Trafo distribusi menjadi salah satu komponen penting dalam sistem penyaluran listrik karena berfungsi menurunkan tegangan listrik dari jaringan menengah ke tegangan rendah yang aman digunakan oleh rumah, gedung, hingga kawasan industri. Dalam sistem kelistrikan PLN, penggunaan trafo distribusi sangat berpengaruh terhadap kestabilan suplai daya dan efisiensi distribusi listrik di berbagai wilayah.
Saat ini terdapat beberapa jenis trafo distribusi yang umum digunakan sesuai kebutuhan jaringan, kapasitas daya, hingga kondisi lingkungan instalasi. Memahami jenis trafo distribusi dapat membantu perusahaan, kontraktor, maupun pelaku industri memilih sistem kelistrikan yang lebih tepat dan sesuai standar operasional.
Apa Itu Trafo Distribusi
Trafo distribusi adalah transformator yang digunakan untuk menurunkan tegangan listrik menengah menjadi tegangan rendah sebelum dialirkan ke pengguna akhir.
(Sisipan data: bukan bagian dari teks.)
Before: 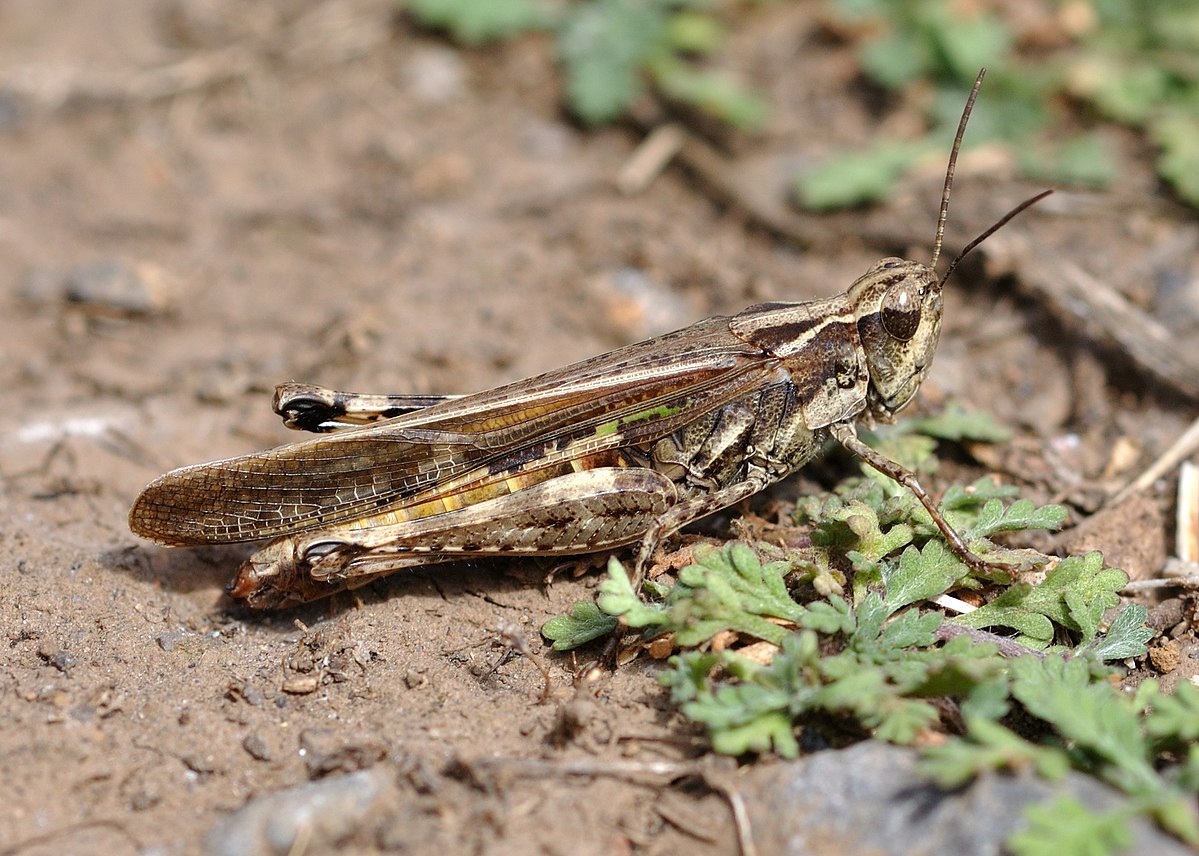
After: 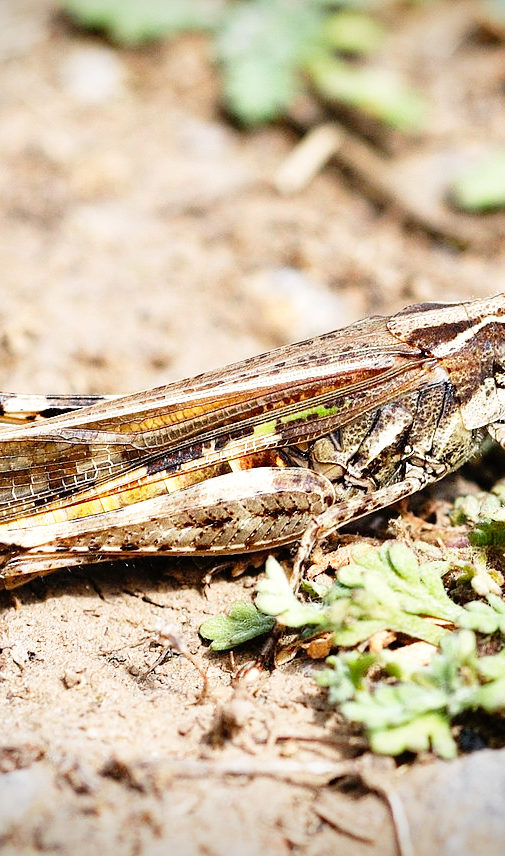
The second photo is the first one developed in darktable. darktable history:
vignetting: fall-off start 97.23%, saturation -0.024, center (-0.033, -0.042), width/height ratio 1.179, unbound false
base curve: curves: ch0 [(0, 0) (0.012, 0.01) (0.073, 0.168) (0.31, 0.711) (0.645, 0.957) (1, 1)], preserve colors none
crop: left 28.583%, right 29.231%
color zones: curves: ch0 [(0, 0.497) (0.143, 0.5) (0.286, 0.5) (0.429, 0.483) (0.571, 0.116) (0.714, -0.006) (0.857, 0.28) (1, 0.497)]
Dalam jaringan PLN, tegangan distribusi umumnya berada pada level 20 kV dan kemudian diturunkan menjadi 220V atau 380V menggunakan transformator distribusi.
Peralatan ini banyak digunakan pada:
Kawasan industri
Perumahan
Gedung komersial
Rumah sakit
Infrastruktur publik
Pabrik manufaktur
Kinerja trafo distribusi sangat penting karena berkaitan langsung dengan kestabilan arus listrik, keamanan sistem, dan efisiensi penggunaan energi.